▶ _Activity_
Write out the listing again with "flower store" swapped for "gift shop" and everything else left as it is. Leave out the pictures.
◇ ◇ ◇
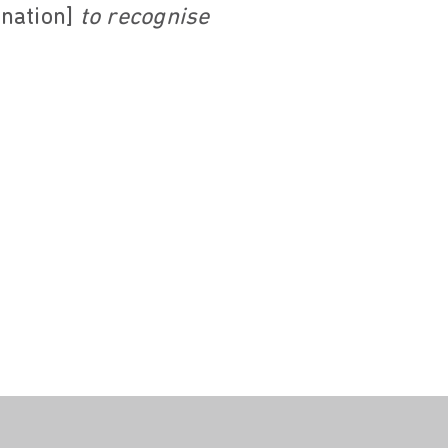
ination]
to recognise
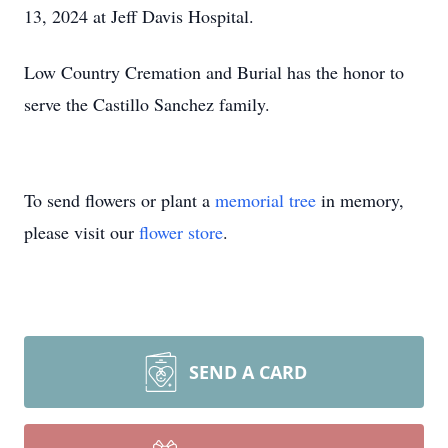
13, 2024 at Jeff Davis Hospital.
Low Country Cremation and Burial has the honor to
serve the Castillo Sanchez family.
To send flowers or plant a
memorial tree
in memory,
please visit our
flower store
.
SEND A CARD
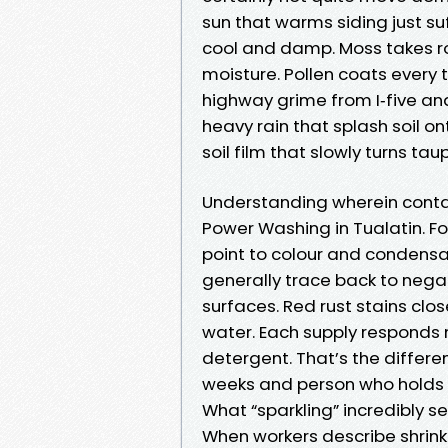
sun that warms siding just suf
cool and damp. Moss takes ro
moisture. Pollen coats every t
highway grime from I‑five and
heavy rain that splash soil o
soil film that slowly turns ta
Understanding wherein cont
Power Washing in Tualatin. For
point to colour and condensat
generally trace back to nega
surfaces. Red rust stains close
water. Each supply responds 
detergent. That’s the differe
weeks and person who holds 
What “sparkling” incredibly s
When workers describe shrink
◇ ◇ ◇
▶ _Solution for this task_
ination]
to recognise
13, 2024 at Jeff Davis Hospital.
Low Country Cremation and Burial has the honor to
serve the Castillo Sanchez family.
To send flowers or plant a
memorial tree
in memory,
please visit our
gift shop
.
SEND A CARD
sun that warms siding just suf
cool and damp. Moss takes ro
moisture. Pollen coats every t
highway grime from I‑five and
heavy rain that splash soil o
soil film that slowly turns ta
Understanding wherein cont
Power Washing in Tualatin. For
point to colour and condensat
generally trace back to nega
surfaces. Red rust stains close
water. Each supply responds 
detergent. That’s the differe
weeks and person who holds 
What “sparkling” incredibly s
When workers describe shrink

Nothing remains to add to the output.